Extracted records: Begin

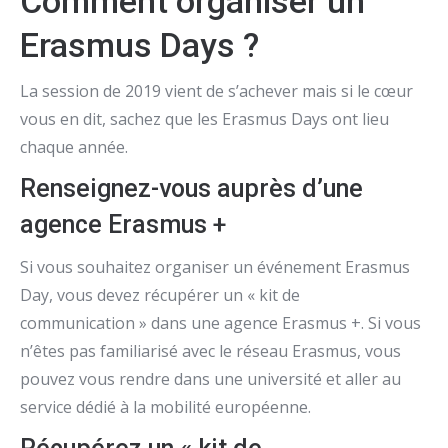
Comment organiser un
Erasmus Days ?
La session de 2019 vient de s’achever mais si le cœur
vous en dit, sachez que les Erasmus Days ont lieu
chaque année.
Renseignez-vous auprès d’une
agence Erasmus +
Si vous souhaitez organiser un événement Erasmus
Day, vous devez récupérer un « kit de
communication » dans une agence Erasmus +. Si vous
n’êtes pas familiarisé avec le réseau Erasmus, vous
pouvez vous rendre dans une université et aller au
service dédié à la mobilité européenne.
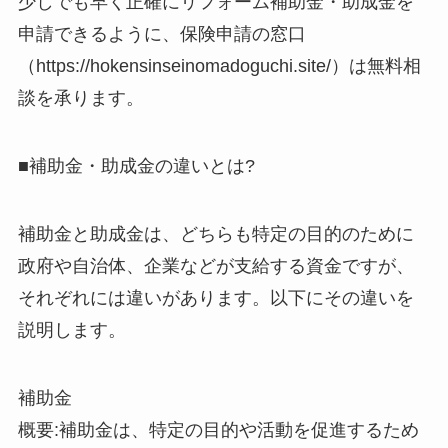
少しでも早く正確にリフォーム補助金・助成金を
申請できるように、保険申請の窓口
（https://hokensinseinomadoguchi.site/）は無料相
談を承ります。
■補助金・助成金の違いとは?
補助金と助成金は、どちらも特定の目的のために
政府や自治体、企業などが支給する資金ですが、
それぞれには違いがあります。以下にその違いを
説明します。
補助金
概要:補助金は、特定の目的や活動を促進するため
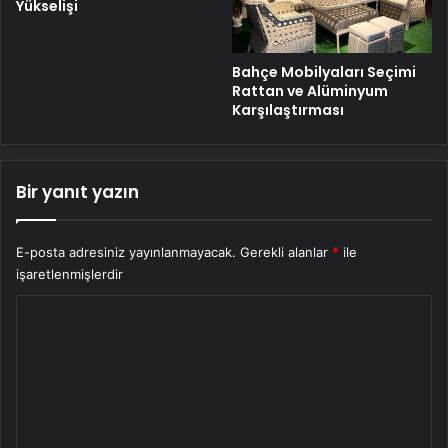
Yükselişi
Bahçe Mobilyaları Seçimi
Rattan ve Alüminyum
Karşılaştırması
Bir yanıt yazın
E-posta adresiniz yayınlanmayacak.
Gerekli alanlar
*
ile
işaretlenmişlerdir
Y
o
r
u
m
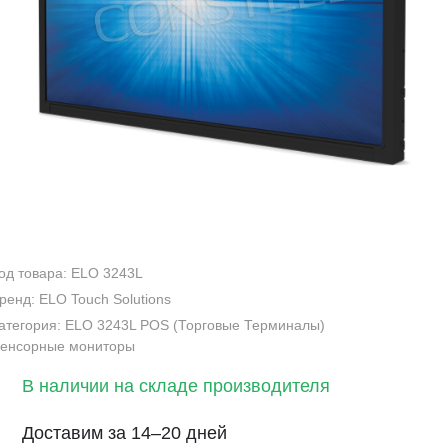
од товара: ELO 3243L
ренд: ELO Touch Solutions
атегория: ELO 3243L POS (Торговые Терминалы)
енсорные мониторы
В наличии на складе производителя
Доставим за 14–20 дней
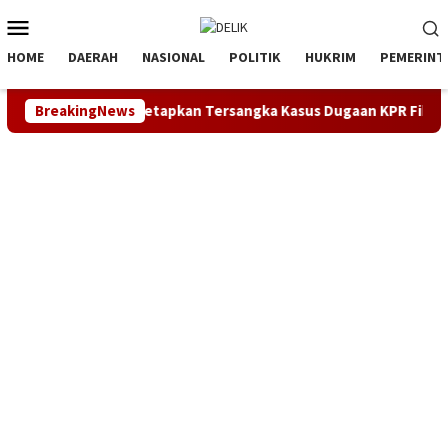
Loncat
Menu
ke
Mobile
konten
HOME
DAERAH
NASIONAL
POLITIK
HUKRIM
PEMERINT
ang Segera Tetapkan Tersangka Kasus Dugaan KPR Fiktif yang 
BreakingNews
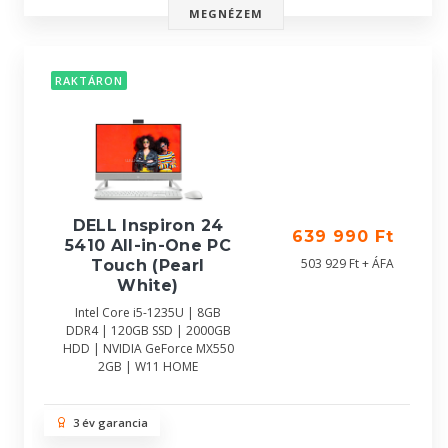
MEGNÉZEM
RAKTÁRON
DELL Inspiron 24
639 990 Ft
5410 All-in-One PC
503 929 Ft + ÁFA
Touch (Pearl
White)
Intel Core i5-1235U | 8GB
DDR4 | 120GB SSD | 2000GB
HDD | NVIDIA GeForce MX550
2GB | W11 HOME
3 év garancia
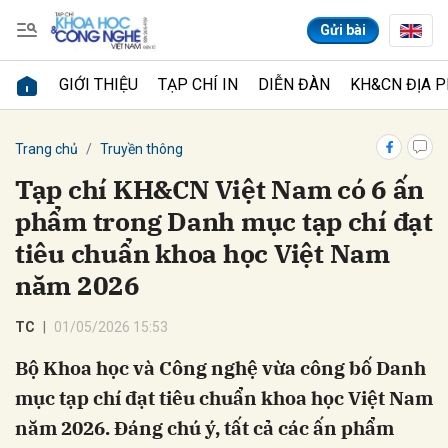
Gửi bài
GIỚI THIỆU
TẠP CHÍ IN
DIỄN ĐÀN
KH&CN ĐỊA 
Gửi bình luận
Trang chủ
Truyền thông
Tạp chí KH&CN Việt Nam có 6 ấn
phẩm trong Danh mục tạp chí đạt
tiêu chuẩn khoa học Việt Nam
năm 2026
TC
01/05/2026 15:53
Hủy
Gửi
Bộ Khoa học và Công nghệ vừa công bố Danh
mục tạp chí đạt tiêu chuẩn khoa học Việt Nam
năm 2026. Đáng chú ý, tất cả các ấn phẩm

Extracted records: End

▶ [What this task involves]
Copy the text of all the records above line for line and character for character, and leave the pictures out of your answer.

▶ [Solution for this problem]
Comment organiser un
Erasmus Days ?
La session de 2019 vient de s’achever mais si le cœur
vous en dit, sachez que les Erasmus Days ont lieu
chaque année.
Renseignez-vous auprès d’une
agence Erasmus +
Si vous souhaitez organiser un événement Erasmus
Day, vous devez récupérer un « kit de
communication » dans une agence Erasmus +. Si vous
n’êtes pas familiarisé avec le réseau Erasmus, vous
pouvez vous rendre dans une université et aller au
service dédié à la mobilité européenne.
少しでも早く正確にリフォーム補助金・助成金を
申請できるように、保険申請の窓口
（https://hokensinseinomadoguchi.site/）は無料相
談を承ります。
■補助金・助成金の違いとは?
補助金と助成金は、どちらも特定の目的のために
政府や自治体、企業などが支給する資金ですが、
それぞれには違いがあります。以下にその違いを
説明します。
補助金
概要:補助金は、特定の目的や活動を促進するため
Yükselişi
Bahçe Mobilyaları Seçimi
Rattan ve Alüminyum
Karşılaştırması
Bir yanıt yazın
E-posta adresiniz yayınlanmayacak.
Gerekli alanlar
*
ile
işaretlenmişlerdir
Y
o
r
u
m
од товара: ELO 3243L
ренд: ELO Touch Solutions
атегория: ELO 3243L POS (Торговые Терминалы)
енсорные мониторы
В наличии на складе производителя
Доставим за 14–20 дней
Loncat
Menu
ke
Mobile
konten
HOME
DAERAH
NASIONAL
POLITIK
HUKRIM
PEMERINT
ang Segera Tetapkan Tersangka Kasus Dugaan KPR Fiktif yang 
BreakingNews
MEGNÉZEM
RAKTÁRON
DELL Inspiron 24
639 990 Ft
5410 All-in-One PC
503 929 Ft + ÁFA
Touch (Pearl
White)
Intel Core i5-1235U | 8GB
DDR4 | 120GB SSD | 2000GB
HDD | NVIDIA GeForce MX550
2GB | W11 HOME
3 év garancia
Gửi bài
GIỚI THIỆU
TẠP CHÍ IN
DIỄN ĐÀN
KH&CN ĐỊA 
Gửi bình luận
Trang chủ
Truyền thông
Tạp chí KH&CN Việt Nam có 6 ấn
phẩm trong Danh mục tạp chí đạt
tiêu chuẩn khoa học Việt Nam
năm 2026
TC
01/05/2026 15:53
Hủy
Gửi
Bộ Khoa học và Công nghệ vừa công bố Danh
mục tạp chí đạt tiêu chuẩn khoa học Việt Nam
năm 2026. Đáng chú ý, tất cả các ấn phẩm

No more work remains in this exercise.